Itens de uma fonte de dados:
####
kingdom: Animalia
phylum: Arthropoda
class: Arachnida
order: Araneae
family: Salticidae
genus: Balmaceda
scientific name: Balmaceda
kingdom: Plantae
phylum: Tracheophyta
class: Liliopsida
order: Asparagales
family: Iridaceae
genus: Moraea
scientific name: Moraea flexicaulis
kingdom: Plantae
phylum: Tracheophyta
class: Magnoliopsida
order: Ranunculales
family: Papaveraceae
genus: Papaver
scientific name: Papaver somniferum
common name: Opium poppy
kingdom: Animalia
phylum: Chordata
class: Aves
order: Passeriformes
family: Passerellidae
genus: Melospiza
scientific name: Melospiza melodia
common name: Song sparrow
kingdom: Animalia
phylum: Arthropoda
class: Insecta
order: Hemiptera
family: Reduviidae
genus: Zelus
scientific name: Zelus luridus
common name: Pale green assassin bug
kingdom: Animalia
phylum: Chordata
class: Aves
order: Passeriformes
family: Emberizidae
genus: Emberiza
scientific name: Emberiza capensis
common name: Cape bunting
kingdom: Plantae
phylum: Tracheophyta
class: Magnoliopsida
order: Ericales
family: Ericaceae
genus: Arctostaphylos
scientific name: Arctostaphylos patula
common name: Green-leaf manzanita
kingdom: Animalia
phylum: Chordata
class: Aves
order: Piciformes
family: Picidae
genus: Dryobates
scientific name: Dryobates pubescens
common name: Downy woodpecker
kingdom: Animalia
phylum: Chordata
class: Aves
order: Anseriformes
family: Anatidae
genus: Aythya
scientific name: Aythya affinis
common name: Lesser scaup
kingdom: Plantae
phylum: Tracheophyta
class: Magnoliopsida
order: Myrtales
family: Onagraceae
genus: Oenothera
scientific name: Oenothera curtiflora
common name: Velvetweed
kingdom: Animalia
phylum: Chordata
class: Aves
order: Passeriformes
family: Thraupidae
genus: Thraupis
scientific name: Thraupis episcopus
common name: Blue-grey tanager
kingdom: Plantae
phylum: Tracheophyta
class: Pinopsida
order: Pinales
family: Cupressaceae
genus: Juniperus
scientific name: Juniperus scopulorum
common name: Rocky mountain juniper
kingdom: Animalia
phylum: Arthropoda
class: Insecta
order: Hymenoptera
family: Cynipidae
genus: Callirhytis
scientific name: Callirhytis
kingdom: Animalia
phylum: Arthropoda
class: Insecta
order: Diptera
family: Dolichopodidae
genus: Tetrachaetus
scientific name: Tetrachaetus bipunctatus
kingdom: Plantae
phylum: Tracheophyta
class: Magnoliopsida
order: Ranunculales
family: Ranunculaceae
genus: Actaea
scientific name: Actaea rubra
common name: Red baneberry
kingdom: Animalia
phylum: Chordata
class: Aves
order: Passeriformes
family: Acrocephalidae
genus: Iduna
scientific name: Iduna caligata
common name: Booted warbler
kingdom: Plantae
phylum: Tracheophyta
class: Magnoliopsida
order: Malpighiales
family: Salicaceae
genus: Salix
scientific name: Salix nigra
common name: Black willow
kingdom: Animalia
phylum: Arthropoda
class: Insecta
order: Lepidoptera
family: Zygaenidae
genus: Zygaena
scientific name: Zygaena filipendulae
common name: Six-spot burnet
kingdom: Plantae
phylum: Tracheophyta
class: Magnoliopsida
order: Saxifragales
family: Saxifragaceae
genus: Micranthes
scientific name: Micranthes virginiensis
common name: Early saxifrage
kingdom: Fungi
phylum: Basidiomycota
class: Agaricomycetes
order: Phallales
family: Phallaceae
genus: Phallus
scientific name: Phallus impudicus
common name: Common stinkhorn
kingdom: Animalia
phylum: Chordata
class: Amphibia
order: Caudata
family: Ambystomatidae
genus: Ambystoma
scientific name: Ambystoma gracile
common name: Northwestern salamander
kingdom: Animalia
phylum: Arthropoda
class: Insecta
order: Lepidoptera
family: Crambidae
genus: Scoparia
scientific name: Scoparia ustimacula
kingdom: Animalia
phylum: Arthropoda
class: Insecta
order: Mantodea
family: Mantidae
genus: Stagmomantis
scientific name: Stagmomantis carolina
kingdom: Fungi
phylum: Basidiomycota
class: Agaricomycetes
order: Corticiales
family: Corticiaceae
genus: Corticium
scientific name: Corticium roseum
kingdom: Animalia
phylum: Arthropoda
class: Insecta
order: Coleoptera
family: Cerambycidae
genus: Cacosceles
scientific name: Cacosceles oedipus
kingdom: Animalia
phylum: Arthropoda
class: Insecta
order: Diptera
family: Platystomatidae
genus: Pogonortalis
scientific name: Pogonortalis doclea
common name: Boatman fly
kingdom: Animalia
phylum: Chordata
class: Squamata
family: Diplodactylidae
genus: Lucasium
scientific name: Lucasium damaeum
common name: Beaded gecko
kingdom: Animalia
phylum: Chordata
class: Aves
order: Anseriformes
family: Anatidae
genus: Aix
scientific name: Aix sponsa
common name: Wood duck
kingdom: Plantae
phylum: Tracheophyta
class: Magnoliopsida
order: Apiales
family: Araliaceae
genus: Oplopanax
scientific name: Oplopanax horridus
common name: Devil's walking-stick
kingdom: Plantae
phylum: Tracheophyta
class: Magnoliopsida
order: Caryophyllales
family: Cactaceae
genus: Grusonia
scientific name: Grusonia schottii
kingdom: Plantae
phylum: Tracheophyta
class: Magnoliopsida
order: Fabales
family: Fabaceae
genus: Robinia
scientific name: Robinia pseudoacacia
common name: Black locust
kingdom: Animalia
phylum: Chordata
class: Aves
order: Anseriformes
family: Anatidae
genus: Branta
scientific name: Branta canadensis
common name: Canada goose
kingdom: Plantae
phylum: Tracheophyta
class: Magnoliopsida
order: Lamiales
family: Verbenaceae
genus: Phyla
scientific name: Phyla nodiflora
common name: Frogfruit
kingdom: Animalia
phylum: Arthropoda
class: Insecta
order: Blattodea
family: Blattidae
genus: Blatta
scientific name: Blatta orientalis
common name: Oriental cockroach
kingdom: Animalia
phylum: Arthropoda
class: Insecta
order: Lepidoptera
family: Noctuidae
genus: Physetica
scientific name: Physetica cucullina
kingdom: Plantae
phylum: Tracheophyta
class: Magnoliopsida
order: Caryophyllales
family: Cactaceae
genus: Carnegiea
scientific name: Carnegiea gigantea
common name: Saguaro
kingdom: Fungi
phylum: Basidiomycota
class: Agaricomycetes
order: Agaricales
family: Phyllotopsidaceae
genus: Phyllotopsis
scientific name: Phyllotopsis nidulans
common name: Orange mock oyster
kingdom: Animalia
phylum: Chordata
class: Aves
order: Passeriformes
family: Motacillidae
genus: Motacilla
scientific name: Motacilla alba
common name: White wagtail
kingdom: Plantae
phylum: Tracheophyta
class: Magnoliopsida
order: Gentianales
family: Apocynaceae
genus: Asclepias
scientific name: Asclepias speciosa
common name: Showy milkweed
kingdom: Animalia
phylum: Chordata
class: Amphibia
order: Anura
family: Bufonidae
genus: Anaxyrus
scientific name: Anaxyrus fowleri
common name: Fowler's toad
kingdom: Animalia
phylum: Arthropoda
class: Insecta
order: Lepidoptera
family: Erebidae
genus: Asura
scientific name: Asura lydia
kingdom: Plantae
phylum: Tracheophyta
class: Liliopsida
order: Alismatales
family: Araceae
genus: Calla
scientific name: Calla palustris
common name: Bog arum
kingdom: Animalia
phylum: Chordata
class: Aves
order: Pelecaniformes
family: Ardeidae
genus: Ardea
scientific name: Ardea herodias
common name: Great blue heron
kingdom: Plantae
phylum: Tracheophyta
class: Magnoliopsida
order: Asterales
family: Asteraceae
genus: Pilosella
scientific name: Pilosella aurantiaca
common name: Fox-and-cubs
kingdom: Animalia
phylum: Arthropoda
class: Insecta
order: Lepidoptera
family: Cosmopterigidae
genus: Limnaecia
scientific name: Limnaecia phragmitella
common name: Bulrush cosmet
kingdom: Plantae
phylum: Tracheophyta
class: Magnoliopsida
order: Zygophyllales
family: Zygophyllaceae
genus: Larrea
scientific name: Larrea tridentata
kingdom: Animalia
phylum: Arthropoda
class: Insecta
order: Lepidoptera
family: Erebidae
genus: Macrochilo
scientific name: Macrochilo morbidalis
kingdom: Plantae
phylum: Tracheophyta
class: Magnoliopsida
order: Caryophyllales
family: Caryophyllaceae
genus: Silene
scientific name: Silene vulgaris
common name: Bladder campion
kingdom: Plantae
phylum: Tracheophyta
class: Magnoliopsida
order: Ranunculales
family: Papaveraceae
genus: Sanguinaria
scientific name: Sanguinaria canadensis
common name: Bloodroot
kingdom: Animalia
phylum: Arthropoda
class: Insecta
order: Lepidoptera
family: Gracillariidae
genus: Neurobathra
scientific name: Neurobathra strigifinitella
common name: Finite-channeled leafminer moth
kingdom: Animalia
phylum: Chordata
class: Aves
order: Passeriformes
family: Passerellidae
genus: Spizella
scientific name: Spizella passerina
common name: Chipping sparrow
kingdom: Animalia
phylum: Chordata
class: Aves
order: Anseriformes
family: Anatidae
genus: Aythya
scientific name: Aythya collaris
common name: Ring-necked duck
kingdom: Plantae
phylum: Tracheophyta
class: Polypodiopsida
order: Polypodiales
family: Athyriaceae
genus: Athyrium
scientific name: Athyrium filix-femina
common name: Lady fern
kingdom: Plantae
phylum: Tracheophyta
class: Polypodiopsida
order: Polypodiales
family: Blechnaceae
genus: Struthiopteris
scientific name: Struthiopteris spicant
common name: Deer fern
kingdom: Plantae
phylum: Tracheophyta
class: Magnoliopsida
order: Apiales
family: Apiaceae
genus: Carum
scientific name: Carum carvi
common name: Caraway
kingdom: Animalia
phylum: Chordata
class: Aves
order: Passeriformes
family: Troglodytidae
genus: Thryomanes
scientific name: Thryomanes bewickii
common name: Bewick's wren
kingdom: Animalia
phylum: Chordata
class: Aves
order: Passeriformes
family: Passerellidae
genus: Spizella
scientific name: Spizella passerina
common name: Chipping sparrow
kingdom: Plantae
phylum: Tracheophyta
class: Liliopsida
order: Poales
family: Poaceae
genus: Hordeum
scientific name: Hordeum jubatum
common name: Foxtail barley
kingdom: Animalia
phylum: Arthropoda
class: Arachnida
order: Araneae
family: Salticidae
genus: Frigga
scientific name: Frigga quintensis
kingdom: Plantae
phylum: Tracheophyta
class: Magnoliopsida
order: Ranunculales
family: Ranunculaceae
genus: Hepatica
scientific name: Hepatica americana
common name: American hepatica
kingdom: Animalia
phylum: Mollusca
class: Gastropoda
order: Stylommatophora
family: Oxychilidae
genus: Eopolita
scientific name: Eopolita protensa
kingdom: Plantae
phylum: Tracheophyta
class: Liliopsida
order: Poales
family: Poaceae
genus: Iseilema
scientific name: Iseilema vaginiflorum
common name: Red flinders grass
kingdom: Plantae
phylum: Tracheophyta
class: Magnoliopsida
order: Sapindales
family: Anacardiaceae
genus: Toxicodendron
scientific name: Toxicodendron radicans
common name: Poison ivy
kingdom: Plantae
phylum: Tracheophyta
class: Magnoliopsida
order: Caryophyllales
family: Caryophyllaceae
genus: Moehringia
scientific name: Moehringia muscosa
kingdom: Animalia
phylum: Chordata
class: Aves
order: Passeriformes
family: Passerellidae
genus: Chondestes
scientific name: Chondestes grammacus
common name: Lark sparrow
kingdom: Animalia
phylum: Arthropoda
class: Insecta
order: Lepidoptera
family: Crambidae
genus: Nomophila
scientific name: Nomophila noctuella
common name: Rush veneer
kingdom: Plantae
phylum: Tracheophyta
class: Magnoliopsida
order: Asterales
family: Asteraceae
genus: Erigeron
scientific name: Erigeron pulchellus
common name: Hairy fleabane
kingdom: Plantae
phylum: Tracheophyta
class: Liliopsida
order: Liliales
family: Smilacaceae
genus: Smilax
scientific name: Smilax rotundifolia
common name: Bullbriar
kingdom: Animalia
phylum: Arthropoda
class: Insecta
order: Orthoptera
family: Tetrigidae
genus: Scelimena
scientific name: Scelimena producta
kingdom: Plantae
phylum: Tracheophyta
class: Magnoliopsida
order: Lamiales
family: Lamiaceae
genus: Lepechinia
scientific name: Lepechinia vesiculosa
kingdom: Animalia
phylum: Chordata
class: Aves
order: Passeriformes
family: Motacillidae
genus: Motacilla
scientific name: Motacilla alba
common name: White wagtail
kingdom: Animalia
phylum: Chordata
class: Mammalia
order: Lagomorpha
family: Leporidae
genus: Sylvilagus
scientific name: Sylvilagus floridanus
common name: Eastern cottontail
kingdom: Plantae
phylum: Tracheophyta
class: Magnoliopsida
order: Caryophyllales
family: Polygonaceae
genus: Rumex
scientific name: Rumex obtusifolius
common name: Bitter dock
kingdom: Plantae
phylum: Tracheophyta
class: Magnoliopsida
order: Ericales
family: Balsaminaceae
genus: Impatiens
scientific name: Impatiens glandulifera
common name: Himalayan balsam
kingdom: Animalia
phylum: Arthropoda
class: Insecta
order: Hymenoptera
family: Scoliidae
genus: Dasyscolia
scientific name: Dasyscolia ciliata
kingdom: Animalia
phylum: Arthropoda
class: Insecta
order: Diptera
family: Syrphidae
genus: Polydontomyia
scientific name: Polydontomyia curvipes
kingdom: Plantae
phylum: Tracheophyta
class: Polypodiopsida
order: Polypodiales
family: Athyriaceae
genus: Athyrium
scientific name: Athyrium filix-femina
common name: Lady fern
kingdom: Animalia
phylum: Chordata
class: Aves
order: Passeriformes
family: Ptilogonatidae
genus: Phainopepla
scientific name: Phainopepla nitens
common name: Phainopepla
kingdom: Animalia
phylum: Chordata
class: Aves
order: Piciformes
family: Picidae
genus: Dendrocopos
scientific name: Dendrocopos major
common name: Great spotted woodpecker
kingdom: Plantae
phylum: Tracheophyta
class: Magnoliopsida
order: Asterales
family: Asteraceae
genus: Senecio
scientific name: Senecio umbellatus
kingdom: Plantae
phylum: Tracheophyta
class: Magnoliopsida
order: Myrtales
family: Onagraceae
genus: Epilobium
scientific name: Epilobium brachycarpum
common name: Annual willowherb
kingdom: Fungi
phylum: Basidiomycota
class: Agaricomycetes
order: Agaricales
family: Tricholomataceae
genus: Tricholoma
####
Repita, sem nenhuma alteração, o trecho que começa na linha que contém "common name: Lesser scaup" e termina na linha que contém "scientific name: Juniperus scopulorum", incluindo essas duas linhas.

common name: Lesser scaup
kingdom: Plantae
phylum: Tracheophyta
class: Magnoliopsida
order: Myrtales
family: Onagraceae
genus: Oenothera
scientific name: Oenothera curtiflora
common name: Velvetweed
kingdom: Animalia
phylum: Chordata
class: Aves
order: Passeriformes
family: Thraupidae
genus: Thraupis
scientific name: Thraupis episcopus
common name: Blue-grey tanager
kingdom: Plantae
phylum: Tracheophyta
class: Pinopsida
order: Pinales
family: Cupressaceae
genus: Juniperus
scientific name: Juniperus scopulorum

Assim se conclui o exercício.